BACKGROUND: Septic shock is characterized by arterial and venous dilatation and decreased responsiveness to vasoconstrictors. We have developed a method to explore the effects and mechanisms of action of administration of endotoxin into a blood vessel in vivo. METHODS AND
RESULTS: Endotoxin was instilled into a dorsal hand vein for 1 hour and then removed. A dose-response curve to norepinephrine was constructed before and 1, 2, 3, and 4 hours after endotoxin. In a separate study, dose-response curves to norepinephrine were constructed in two separate veins on the same hand, only one of which received endotoxin. Sympathetic-mediated venoconstrictor responses were also studied. Cyclooxygenase inhibitors, nitric oxide synthase inhibitors, and hydrocortisone were used to explore the mechanisms of the effects seen. Endotoxin caused a rightward shift in the dose-response curve to norepinephrine. The effect was greatest at 1 hour (maximal constriction: before endotoxin, 87 +/- 4%; after endotoxin, 52 +/- 8%; occlusion n = 4; P < .05) and returned to normal by 4 hours. In addition, deep-breath venoconstrictor responses were abolished in the endotoxin-treated vein. Instillation of endotoxin daily for 3 days resulted in the development of tolerance (maximal constriction to norepinephrine after endotoxin; day 1, 39 +/- 6%; day 2, 67 +/- 7%; day 3, 85 +/- 7%). Cyclooxygenase and/or nitric oxide synthase inhibitors did not alter the response to endotoxin, whereas prior administration of hydrocortisone abolished the effects.

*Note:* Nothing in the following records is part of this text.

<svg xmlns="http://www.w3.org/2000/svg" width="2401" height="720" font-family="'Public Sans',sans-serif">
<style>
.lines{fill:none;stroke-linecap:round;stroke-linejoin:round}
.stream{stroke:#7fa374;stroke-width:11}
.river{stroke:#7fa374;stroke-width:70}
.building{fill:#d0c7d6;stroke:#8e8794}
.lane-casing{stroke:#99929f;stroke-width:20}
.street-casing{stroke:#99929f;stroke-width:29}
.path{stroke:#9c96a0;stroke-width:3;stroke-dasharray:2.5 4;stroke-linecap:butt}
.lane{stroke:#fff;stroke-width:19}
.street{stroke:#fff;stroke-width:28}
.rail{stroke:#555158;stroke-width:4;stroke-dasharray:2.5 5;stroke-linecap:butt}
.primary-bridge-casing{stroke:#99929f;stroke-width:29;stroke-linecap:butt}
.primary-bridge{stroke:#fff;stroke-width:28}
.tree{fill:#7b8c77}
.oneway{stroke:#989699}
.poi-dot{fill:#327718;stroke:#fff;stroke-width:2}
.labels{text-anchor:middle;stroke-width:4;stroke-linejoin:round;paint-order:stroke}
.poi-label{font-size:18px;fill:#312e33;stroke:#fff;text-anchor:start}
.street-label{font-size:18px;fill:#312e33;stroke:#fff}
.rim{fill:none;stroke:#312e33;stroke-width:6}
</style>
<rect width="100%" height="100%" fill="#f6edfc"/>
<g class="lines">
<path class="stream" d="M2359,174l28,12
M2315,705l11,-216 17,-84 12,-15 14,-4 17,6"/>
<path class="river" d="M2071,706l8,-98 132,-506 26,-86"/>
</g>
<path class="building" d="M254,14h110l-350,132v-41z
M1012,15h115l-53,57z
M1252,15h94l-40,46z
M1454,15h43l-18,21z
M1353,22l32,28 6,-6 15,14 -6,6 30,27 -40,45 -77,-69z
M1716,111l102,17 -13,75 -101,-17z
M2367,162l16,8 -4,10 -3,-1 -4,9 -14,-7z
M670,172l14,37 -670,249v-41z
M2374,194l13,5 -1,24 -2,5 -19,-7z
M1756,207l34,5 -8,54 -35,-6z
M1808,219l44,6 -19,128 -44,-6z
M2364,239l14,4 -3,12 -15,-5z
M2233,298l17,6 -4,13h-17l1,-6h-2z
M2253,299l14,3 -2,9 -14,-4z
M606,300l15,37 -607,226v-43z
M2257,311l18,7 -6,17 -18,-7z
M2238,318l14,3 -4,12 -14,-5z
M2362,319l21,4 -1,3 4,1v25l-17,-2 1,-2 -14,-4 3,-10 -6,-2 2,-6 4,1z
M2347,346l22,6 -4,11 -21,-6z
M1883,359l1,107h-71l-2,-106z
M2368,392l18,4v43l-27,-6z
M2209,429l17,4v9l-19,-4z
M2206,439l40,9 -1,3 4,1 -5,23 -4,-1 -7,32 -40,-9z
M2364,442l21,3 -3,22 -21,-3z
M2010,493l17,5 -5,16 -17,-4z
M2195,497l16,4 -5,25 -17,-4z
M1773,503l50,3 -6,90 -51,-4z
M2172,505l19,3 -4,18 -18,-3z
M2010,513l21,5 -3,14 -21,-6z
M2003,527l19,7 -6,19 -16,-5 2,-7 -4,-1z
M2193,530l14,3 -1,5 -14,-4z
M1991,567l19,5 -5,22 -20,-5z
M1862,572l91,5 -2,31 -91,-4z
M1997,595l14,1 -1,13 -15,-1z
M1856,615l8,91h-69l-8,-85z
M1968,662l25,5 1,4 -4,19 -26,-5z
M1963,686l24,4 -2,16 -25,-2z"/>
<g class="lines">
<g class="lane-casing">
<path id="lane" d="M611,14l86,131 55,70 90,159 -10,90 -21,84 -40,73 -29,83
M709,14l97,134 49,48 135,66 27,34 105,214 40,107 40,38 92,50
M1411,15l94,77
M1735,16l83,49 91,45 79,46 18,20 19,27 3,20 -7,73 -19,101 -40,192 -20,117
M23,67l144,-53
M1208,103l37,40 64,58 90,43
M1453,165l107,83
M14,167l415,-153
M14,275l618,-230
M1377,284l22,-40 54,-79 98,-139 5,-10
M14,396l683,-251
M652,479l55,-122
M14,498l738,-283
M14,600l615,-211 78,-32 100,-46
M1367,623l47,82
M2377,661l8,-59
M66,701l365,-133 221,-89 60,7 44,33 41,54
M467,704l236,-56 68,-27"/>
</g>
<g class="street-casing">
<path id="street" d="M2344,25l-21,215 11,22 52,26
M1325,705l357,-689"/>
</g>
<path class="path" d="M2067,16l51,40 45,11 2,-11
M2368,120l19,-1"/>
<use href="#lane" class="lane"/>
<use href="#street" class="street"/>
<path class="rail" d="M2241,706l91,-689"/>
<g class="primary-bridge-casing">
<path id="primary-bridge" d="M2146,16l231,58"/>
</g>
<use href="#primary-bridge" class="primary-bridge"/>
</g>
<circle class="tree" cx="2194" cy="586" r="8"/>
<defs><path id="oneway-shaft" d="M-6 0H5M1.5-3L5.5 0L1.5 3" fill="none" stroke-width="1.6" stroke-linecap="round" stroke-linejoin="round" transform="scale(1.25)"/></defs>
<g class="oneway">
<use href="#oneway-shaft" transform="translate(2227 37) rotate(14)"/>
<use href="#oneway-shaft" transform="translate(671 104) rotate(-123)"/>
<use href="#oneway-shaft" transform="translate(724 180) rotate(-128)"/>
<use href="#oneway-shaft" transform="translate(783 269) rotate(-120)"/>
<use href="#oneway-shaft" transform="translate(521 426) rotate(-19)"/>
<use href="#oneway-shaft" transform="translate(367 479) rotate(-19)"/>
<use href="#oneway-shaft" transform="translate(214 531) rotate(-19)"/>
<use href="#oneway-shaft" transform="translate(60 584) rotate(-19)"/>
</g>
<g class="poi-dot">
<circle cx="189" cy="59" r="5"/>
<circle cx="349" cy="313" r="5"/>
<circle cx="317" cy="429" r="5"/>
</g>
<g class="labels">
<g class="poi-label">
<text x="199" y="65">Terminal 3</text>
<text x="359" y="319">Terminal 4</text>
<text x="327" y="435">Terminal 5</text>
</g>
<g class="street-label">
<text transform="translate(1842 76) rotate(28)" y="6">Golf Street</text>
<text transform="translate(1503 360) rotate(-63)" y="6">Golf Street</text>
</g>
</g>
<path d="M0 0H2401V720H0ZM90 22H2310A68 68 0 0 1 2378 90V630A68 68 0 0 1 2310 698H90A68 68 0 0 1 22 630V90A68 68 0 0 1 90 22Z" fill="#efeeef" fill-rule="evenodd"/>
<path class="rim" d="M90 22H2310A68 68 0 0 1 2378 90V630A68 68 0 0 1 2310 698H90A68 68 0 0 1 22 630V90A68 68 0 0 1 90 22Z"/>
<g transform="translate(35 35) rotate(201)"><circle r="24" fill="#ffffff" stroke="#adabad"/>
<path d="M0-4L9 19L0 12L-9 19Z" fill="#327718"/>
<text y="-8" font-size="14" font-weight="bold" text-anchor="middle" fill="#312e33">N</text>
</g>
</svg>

CONCLUSIONS: Instillation of endotoxin caused a glucocorticoid-inhibitable hyporesponsiveness to the constrictor effects of norepinephrine and abolished sympathetically induced and drug-induced venoconstriction. This acute response does not appear to be mediated by nitric oxide or prostanoids. Direct vascular tolerance to endotoxin occurs on repeated administration.